Added a `register_default_progress_handler()` function to `utils.R` that creates a default progress bar for sampling operations and registers it as global handler for progressr. Requires `cli` and `progressr`.
Was accidentally passing `refresh` to each informational progress bar update, rather than the calculated `progress_amount`. This caused each message line to update the progress bar, even if it didn't match an iteration message.
Moved code to close the progress bar to after the `check_finished()` function.
The nature of CmdStan's output makes pulling appropriate refresh and update values for the progress bar slightly tricky. In the original verison of the code, this led to the bar occasionally updating past the point where it was full, or terminating early due to an incorrectly calculated number of steps. This commit reworks the calculations of updates and refresh values for the progress bar, as well as adding some extra conditions to avoid the bar potentially crashing in odd scenarios.
New arguments for `iter_warmup` and `iter_sampling` were not being assigned a default value if not specified in sampling statement.
|
Looks like some tests are failing because the lower bound for iter_sampling should be 0 instead of 1. |
Great. Thanks for this. (First pull request for me on a project like this, so I was a little unfamiliar with the process and running the unit tests.) I've fixed the initial errors, and a couple of other warnings. Now running the tests and documentation generation commands locally before I push an update. |
- `iter_{warmup,sampling}` arguments to MCMCProcs are allowed to be 0.
- Documentation for `register_default_progress_handler` added to
repository.
- Ensured that calls to `progressr` functions are appropriately
prefixed.

> [Work instructions]:
1. Repeat the progress bar discussion word for word, from "Moved code to" up to and including "in odd scenarios.".
2. Answer these questions from the progress bar discussion:
(a) Which two packages does `register_default_progress_handler()` require?
(b) What value was mistakenly passed to each informational progress bar update in place of `progress_amount`?
(c) What lower bound should `iter_sampling` have, according to the comment about failing tests?
3. Write the next part of the progress bar discussion, picking up after its final line.

(Source data)
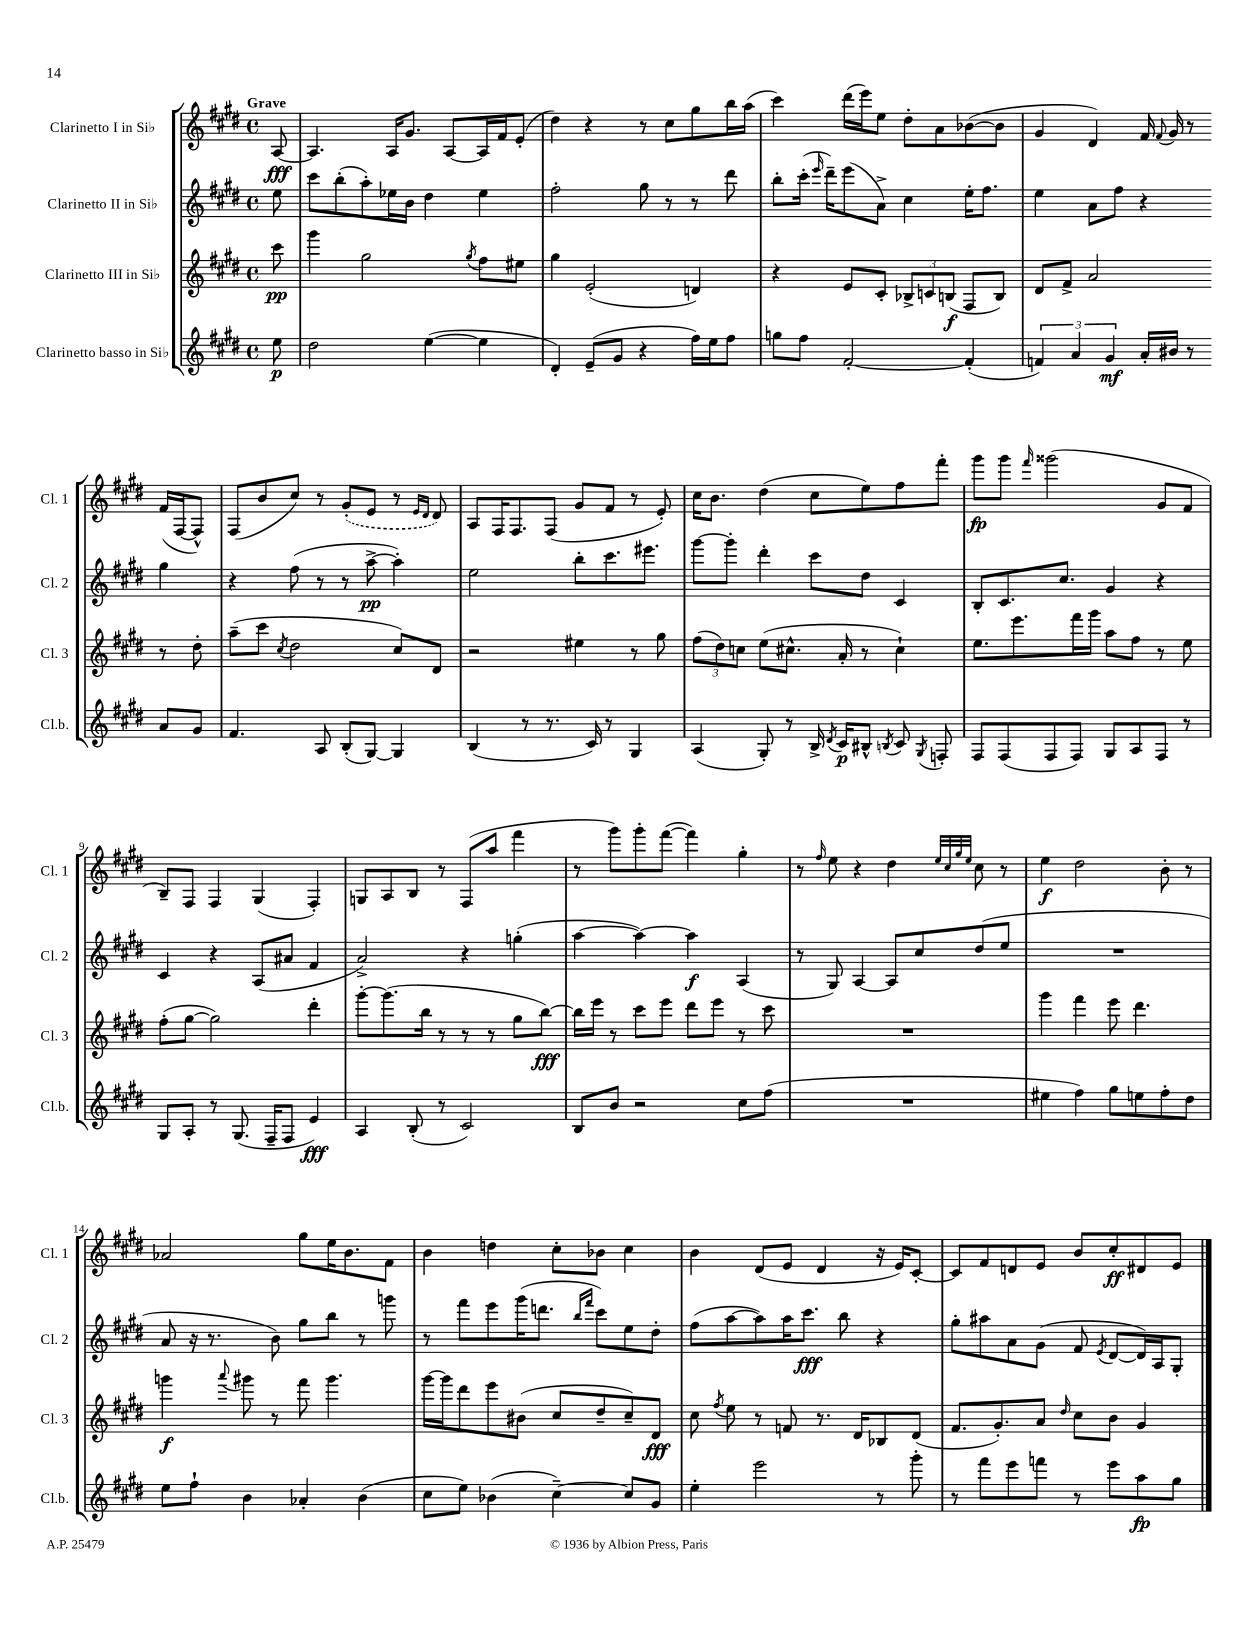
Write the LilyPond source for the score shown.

<<
\new StaffGroup <<
\new Staff = "s0" \with { instrumentName = "Clarinetto I in Sib" shortInstrumentName = "Cl. 1" } {
    \clef treble \key e \major \defaultTimeSignature \time 4/4 \partial 8 \tempo "Grave"
    \autoBeamOff a8~\fff |
    a4. a16[ gis'8.] a8[~ a16 fis'16 e'8]-.( |
    dis''4) r4 r8 cis''8[ gis''8 b''16 a''16]( |
    cis'''4) dis'''16[( e'''16) e''8] dis''8[-. a'8 bes'8~( bes'8] |
    gis'4 dis'4) fis'16 \appoggiatura { fis'8 } gis'16 r8 fis'16[( fis16~ fis8]-^) |
    fis8[( b'8 cis''8]) r8 \once \slurDashed gis'8[-.( e'8] r8 \grace { e'16[ dis'16] } dis'8) |
    a8[ fis16 fis8. fis8]( gis'8[ fis'8] r8 e'8-.) |
    cis''16[ b'8.] dis''4( cis''8[ e''8) fis''8 fis'''8]-. |
    gis'''8[\fp gis'''8] \grace { fis'''16 } gisis'''2( gis'8[ fis'8] |
    b8[--) fis8] fis4 gis4( fis4-.) |
    g8[ a8 b8] r8 fis8[( a''8] fis'''4 |
    r8 gis'''8[) gis'''8-. fis'''8]~( fis'''4) gis''4-. |
    r8 \grace { fis''16 } e''8 r4 dis''4 \grace { e''32[ cis''32 gis''32 e''32] } cis''8 r8 |
    e''4\f dis''2 b'8-. r8 |
    aes'2 gis''8[ e''16 b'8. fis'8] |
    b'4 d''4 cis''8[-. bes'8] cis''4 |
    b'4 dis'8[( e'8] dis'4 r16 e'16[) cis'8]~-. |
    cis'8[ fis'8 d'8 e'8] b'8[ cis''8-.\ff dis'8 e'8] \bar "|." |
}
\new Staff = "s1" \with { instrumentName = "Clarinetto II in Sib" shortInstrumentName = "Cl. 2" } {
    \clef treble \key e \major \defaultTimeSignature \time 4/4 \partial 8
    \autoBeamOff e''8 |
    cis'''8[ b''8-.( a''8-.) ees''16 b'16] dis''4 ees''4 |
    fis''2-. gis''8 r8 r8 dis'''8 |
    b''8[-. cis'''16]-.( \grace { e'''16 } dis'''16[--) e'''8( a'8]->) cis''4 e''16[-. fis''8.] |
    e''4 a'8[ fis''8] r4 gis''4 |
    r4 fis''8( r8 r8 a''8~->\pp a''4-.) |
    e''2 b''8[-. cis'''8. eis'''8.] |
    gis'''8[~ gis'''8]-. dis'''4-. cis'''8[ dis''8] cis'4 |
    b8[-. cis'8. cis''8.] gis'4 r4 |
    cis'4 r4 a8[( ais'8] fis'4 |
    a'2->) r4 g''4-.( |
    a''4~ a''4~) a''4\f a4( |
    r8 gis8) a4~ a8[ cis''8 dis''8( e''8] |
    R1 |
    a'8 r16 r8. b'8) gis''8[ b''8] r8 g'''8 |
    r8 fis'''8[ e'''8 gis'''16( d'''8.] \grace { b''16[ fis'''16] } cis'''8[) e''8 dis''8]-. |
    fis''8[( a''8~ a''8) a''16 cis'''8.]\fff b''8 r4 |
    gis''8[-. ais''8 a'8 gis'8]( fis'8 \acciaccatura { e'8 } dis'8[~ dis'16) a16 gis8]-. \bar "|." |
}
\new Staff = "s2" \with { instrumentName = "Clarinetto III in Sib" shortInstrumentName = "Cl. 3" } {
    \clef treble \key e \major \defaultTimeSignature \time 4/4 \partial 8
    \autoBeamOff cis'''8\pp |
    gis'''4 gis''2 \acciaccatura { gis''8 } fis''8[ eis''8] |
    gis''4 e'2-.( d'4) |
    r4 e'8[ cis'8]-. \tuplet 3/2 { bes8[-> c'8 b8]\f( } fis8[ b8]) |
    dis'8[ fis'8]-> a'2 r8 dis''8-. |
    a''8[--( cis'''8] \acciaccatura { cis''8 } dis''2 cis''8[) dis'8] |
    r2 eis''4 r8 gis''8 |
    \tuplet 3/2 { fis''8[( dis''8) c''8] } e''8[( cis''8.]-^ a'16-. r8 cis''4-!) |
    e''8.[ e'''8. fis'''16 gis'''16] a''8[ fis''8] r8 e''8 |
    fis''8[-.( gis''8]~ gis''2) dis'''4-. |
    gis'''8[~-. gis'''8.( b''16] r8 r8 r8 gis''8[ b''8]~\fff) |
    b''16[ e'''16] r8 cis'''8[ e'''8] dis'''8[ e'''8] r8 cis'''8 |
    R1 |
    gis'''4 fis'''4 e'''8 dis'''4. |
    g'''4\f \appoggiatura { a'''8 } gis'''8 r8 fis'''8 gis'''4. |
    gis'''16[~ gis'''16 dis'''8 e'''8 bis'8]( cis''8[ dis''8-- cis''8--) dis'8]\fff |
    cis''8 \acciaccatura { fis''8 } e''8 r8 f'8 r8. dis'16[ bes8 dis'8]( |
    fis'8.[ gis'8.-.) a'8] \grace { dis''16 } cis''8[ b'8] gis'4 \bar "|." |
}
\new Staff = "s3" \with { instrumentName = "Clarinetto basso in Sib" shortInstrumentName = "Cl.b." } {
    \clef treble \key e \major \defaultTimeSignature \time 4/4 \partial 8
    \autoBeamOff e''8\p |
    dis''2 e''4~( e''4 |
    dis'4-.) e'8[--( gis'8] r4 fis''16[) e''16 fis''8] |
    g''8[ fis''8] fis'2~-. fis'4-.( |
    \tuplet 3/2 { f'4) a'4 gis'4\mf } a'16[-. bis'16] r8 a'8[ gis'8] |
    fis'4. a8 b8[-.( gis8]~) gis4 |
    b4( r8 r8. cis'16) r8 gis4 |
    a4( gis8-.) r8 b16-> \acciaccatura { dis'8 } cis'16[\p bis8]-^ \acciaccatura { b8 } cis'8 \acciaccatura { gis8 } f8-. |
    fis8[ fis8( fis8 fis8]) gis8[ a8 fis8] r8 |
    gis8[ a8]-. r8 gis8.( fis16[-- fis8] e'4\fff) |
    a4 b8-.( r8 cis'2) |
    b8[ b'8] r2 cis''8[ fis''8]( |
    R1 |
    eis''4 fis''4) gis''8[ e''8 fis''8-. dis''8] |
    e''8[ fis''8]-! b'4 aes'4-. b'4( |
    cis''8[ e''8]) bes'4( cis''4~--) cis''8[ gis'8] |
    e''4-. e'''2 r8 gis'''8-. |
    r8 fis'''8[ e'''8 f'''8] r8 e'''8[ a''8\fp gis''8] \bar "|." |
}
>>
>>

> [Final answers]:
1.
Moved code to close the progress bar to after the `check_finished()` function.
The nature of CmdStan's output makes pulling appropriate refresh and update values for the progress bar slightly tricky. In the original verison of the code, this led to the bar occasionally updating past the point where it was full, or terminating early due to an incorrectly calculated number of steps. This commit reworks the calculations of updates and refresh values for the progress bar, as well as adding some extra conditions to avoid the bar potentially crashing in odd scenarios.

2.
(a) `cli` and `progressr`
(b) `refresh`
(c) 0 (instead of 1)

3.
Codecov Report❌ Patch coverage is
Additional details and impacted files@@ Coverage Diff @@
## master #1138 +/- ##
==========================================
- Coverage 87.97% 87.46% -0.52%
==========================================
Files 14 14
Lines 5937 6030 +93
==========================================
+ Hits 5223 5274 +51
- Misses 714 756 +42 ☔ View full report in Codecov by Sentry. 🚀 New features to boost your workflow:
|
Added documentation for `show_progress_bar` and `suppress_iteration_messages` in `sample()` function. Changed `require()` calls for `progressr` and `cli` to suggested `requireNamespace()` alternatives.
|
Thanks for the help with the unit tests. In the spirit of peer review, some notes and thoughts:
|
|
Awesome, thank you for the PR! I think I have the flu right now, but I will take a look when I'm feeling better and caught up on work. |
No rush on my side! Hope you feel better soon. |
|
I haven't forgotten about this, just dealing with a backlog of work. In the meantime, I posted on the Stan forum to hopefully get some more people to try it out and let us know how it goes: https://discourse.mc-stan.org/t/please-help-test-a-new-progress-bar-for-sampling-in-cmdstanr/40946
Should we maybe add something to the documentation about this? At least while the progress bar is still new we'll be gathering info about whether any users suffer this fate, so we could warn users that it's an experimental feature and to be cautious using it. Then eventually we can remove the experimental caveat from the doc. What do you think @josswright @VisruthSK? |
|
The changes to I haven't yet looked at the procs code. I assume most of my review comments will be related to the procs code in |
I'd be happy with that. I do think I'm probably just being overly cautious, based on having prodded it quite hard to try and break it, but I don't see any harm in marking it as experimental until more people have had a chance to use it in anger. (Apologies for slow replies--hectic part of term right now.) |
There was a problem hiding this comment.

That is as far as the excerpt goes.